_What you are asked to do:_ Give the lines of the material below, from the line containing "지역별 뇌 MRI 가격 찾기" through the line containing "parallel auch als", as a JSON list of strings with one string per line and blank lines omitted. Include nothing outside that range.

==*==

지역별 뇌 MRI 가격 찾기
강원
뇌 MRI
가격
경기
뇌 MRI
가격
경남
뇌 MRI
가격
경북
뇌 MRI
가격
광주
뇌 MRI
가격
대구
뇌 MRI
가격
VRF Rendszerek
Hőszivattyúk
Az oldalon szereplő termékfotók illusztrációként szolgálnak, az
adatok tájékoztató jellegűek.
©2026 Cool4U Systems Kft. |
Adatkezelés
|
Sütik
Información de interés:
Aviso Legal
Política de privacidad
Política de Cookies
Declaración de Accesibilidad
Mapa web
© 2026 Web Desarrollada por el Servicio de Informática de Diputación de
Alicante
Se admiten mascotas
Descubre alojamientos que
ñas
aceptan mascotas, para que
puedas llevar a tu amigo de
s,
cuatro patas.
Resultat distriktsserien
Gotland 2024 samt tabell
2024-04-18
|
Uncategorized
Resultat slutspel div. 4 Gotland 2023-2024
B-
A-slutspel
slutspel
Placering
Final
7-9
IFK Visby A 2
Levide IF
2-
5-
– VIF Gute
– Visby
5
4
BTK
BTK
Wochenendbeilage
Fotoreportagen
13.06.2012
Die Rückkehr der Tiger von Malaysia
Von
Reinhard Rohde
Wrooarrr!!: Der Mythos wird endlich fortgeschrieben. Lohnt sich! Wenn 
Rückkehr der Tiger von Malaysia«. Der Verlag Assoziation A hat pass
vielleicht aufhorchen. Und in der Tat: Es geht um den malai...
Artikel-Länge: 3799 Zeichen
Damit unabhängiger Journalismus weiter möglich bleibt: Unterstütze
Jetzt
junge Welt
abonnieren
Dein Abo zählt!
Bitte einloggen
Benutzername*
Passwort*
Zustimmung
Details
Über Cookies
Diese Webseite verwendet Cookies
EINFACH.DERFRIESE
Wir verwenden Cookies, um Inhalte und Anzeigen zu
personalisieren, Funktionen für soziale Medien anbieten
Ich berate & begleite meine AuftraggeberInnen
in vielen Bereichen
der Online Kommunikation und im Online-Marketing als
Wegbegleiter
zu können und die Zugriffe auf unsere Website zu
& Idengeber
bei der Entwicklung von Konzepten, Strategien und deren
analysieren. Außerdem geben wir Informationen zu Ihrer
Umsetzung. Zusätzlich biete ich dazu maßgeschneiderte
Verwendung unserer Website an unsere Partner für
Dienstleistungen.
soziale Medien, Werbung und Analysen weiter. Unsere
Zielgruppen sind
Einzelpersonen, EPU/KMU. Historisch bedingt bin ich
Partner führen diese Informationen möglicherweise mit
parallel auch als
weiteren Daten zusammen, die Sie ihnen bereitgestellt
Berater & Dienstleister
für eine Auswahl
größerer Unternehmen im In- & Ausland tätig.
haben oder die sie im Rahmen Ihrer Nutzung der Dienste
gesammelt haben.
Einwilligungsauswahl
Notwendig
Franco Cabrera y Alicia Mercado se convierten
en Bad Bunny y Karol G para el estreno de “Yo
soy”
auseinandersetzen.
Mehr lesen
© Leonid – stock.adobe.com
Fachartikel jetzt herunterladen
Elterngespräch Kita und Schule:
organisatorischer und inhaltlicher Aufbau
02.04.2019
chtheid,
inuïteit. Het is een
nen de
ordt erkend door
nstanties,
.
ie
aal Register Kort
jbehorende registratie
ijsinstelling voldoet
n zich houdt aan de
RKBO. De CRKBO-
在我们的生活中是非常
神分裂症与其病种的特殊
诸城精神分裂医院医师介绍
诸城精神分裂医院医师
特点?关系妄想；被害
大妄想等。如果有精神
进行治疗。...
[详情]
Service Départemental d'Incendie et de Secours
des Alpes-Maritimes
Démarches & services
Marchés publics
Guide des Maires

==*==

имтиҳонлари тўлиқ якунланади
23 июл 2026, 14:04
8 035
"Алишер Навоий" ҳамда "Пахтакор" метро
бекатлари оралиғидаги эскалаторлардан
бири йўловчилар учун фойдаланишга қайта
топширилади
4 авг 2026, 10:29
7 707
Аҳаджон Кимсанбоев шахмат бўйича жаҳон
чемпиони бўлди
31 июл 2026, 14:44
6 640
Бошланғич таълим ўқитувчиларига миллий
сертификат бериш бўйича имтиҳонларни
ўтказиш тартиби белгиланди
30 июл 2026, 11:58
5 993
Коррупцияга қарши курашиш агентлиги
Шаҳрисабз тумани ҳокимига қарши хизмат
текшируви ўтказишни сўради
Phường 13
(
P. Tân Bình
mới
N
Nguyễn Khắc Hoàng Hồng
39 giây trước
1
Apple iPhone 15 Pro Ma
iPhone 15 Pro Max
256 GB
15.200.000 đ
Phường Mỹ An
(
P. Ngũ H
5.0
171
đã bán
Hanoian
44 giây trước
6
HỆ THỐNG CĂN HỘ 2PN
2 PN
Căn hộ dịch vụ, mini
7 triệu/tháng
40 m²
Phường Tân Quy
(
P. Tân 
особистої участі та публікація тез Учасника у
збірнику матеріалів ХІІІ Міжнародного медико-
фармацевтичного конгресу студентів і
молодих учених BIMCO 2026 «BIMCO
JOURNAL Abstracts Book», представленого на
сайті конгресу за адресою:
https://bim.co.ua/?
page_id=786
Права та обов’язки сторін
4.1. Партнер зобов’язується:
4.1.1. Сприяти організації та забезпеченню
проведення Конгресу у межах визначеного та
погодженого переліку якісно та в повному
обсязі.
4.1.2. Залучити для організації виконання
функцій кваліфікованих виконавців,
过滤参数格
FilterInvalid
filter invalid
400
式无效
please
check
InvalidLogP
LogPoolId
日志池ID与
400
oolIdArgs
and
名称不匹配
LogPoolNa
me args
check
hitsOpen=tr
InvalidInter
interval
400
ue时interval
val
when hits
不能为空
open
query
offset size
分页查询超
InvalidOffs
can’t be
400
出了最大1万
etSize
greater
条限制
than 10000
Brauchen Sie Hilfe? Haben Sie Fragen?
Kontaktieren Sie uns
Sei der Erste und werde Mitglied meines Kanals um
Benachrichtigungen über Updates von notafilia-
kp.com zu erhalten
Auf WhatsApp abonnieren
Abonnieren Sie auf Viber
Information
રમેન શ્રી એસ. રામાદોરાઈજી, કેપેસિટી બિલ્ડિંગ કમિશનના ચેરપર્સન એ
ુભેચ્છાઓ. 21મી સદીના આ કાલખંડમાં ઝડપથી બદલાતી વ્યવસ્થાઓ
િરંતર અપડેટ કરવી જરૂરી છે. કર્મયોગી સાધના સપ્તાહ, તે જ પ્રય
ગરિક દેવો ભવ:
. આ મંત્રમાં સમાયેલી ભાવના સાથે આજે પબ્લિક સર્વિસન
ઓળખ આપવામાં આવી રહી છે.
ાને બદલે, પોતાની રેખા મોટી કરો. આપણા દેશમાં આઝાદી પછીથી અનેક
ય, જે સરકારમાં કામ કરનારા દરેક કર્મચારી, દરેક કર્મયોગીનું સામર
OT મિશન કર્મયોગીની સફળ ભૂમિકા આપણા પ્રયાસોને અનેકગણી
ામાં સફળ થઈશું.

==*==

_Reply:_
[
  "지역별 뇌 MRI 가격 찾기",
  "강원",
  "뇌 MRI",
  "가격",
  "경기",
  "뇌 MRI",
  "가격",
  "경남",
  "뇌 MRI",
  "가격",
  "경북",
  "뇌 MRI",
  "가격",
  "광주",
  "뇌 MRI",
  "가격",
  "대구",
  "뇌 MRI",
  "가격",
  "VRF Rendszerek",
  "Hőszivattyúk",
  "Az oldalon szereplő termékfotók illusztrációként szolgálnak, az",
  "adatok tájékoztató jellegűek.",
  "©2026 Cool4U Systems Kft. |",
  "Adatkezelés",
  "|",
  "Sütik",
  "Información de interés:",
  "Aviso Legal",
  "Política de privacidad",
  "Política de Cookies",
  "Declaración de Accesibilidad",
  "Mapa web",
  "© 2026 Web Desarrollada por el Servicio de Informática de Diputación de",
  "Alicante",
  "Se admiten mascotas",
  "Descubre alojamientos que",
  "ñas",
  "aceptan mascotas, para que",
  "puedas llevar a tu amigo de",
  "s,",
  "cuatro patas.",
  "Resultat distriktsserien",
  "Gotland 2024 samt tabell",
  "2024-04-18",
  "|",
  "Uncategorized",
  "Resultat slutspel div. 4 Gotland 2023-2024",
  "B-",
  "A-slutspel",
  "slutspel",
  "Placering",
  "Final",
  "7-9",
  "IFK Visby A 2",
  "Levide IF",
  "2-",
  "5-",
  "– VIF Gute",
  "– Visby",
  "5",
  "4",
  "BTK",
  "BTK",
  "Wochenendbeilage",
  "Fotoreportagen",
  "13.06.2012",
  "Die Rückkehr der Tiger von Malaysia",
  "Von",
  "Reinhard Rohde",
  "Wrooarrr!!: Der Mythos wird endlich fortgeschrieben. Lohnt sich! Wenn ",
  "Rückkehr der Tiger von Malaysia«. Der Verlag Assoziation A hat pass",
  "vielleicht aufhorchen. Und in der Tat: Es geht um den malai...",
  "Artikel-Länge: 3799 Zeichen",
  "Damit unabhängiger Journalismus weiter möglich bleibt: Unterstütze",
  "Jetzt",
  "junge Welt",
  "abonnieren",
  "Dein Abo zählt!",
  "Bitte einloggen",
  "Benutzername*",
  "Passwort*",
  "Zustimmung",
  "Details",
  "Über Cookies",
  "Diese Webseite verwendet Cookies",
  "EINFACH.DERFRIESE",
  "Wir verwenden Cookies, um Inhalte und Anzeigen zu",
  "personalisieren, Funktionen für soziale Medien anbieten",
  "Ich berate & begleite meine AuftraggeberInnen",
  "in vielen Bereichen",
  "der Online Kommunikation und im Online-Marketing als",
  "Wegbegleiter",
  "zu können und die Zugriffe auf unsere Website zu",
  "& Idengeber",
  "bei der Entwicklung von Konzepten, Strategien und deren",
  "analysieren. Außerdem geben wir Informationen zu Ihrer",
  "Umsetzung. Zusätzlich biete ich dazu maßgeschneiderte",
  "Verwendung unserer Website an unsere Partner für",
  "Dienstleistungen.",
  "soziale Medien, Werbung und Analysen weiter. Unsere",
  "Zielgruppen sind",
  "Einzelpersonen, EPU/KMU. Historisch bedingt bin ich",
  "Partner führen diese Informationen möglicherweise mit",
  "parallel auch als"
]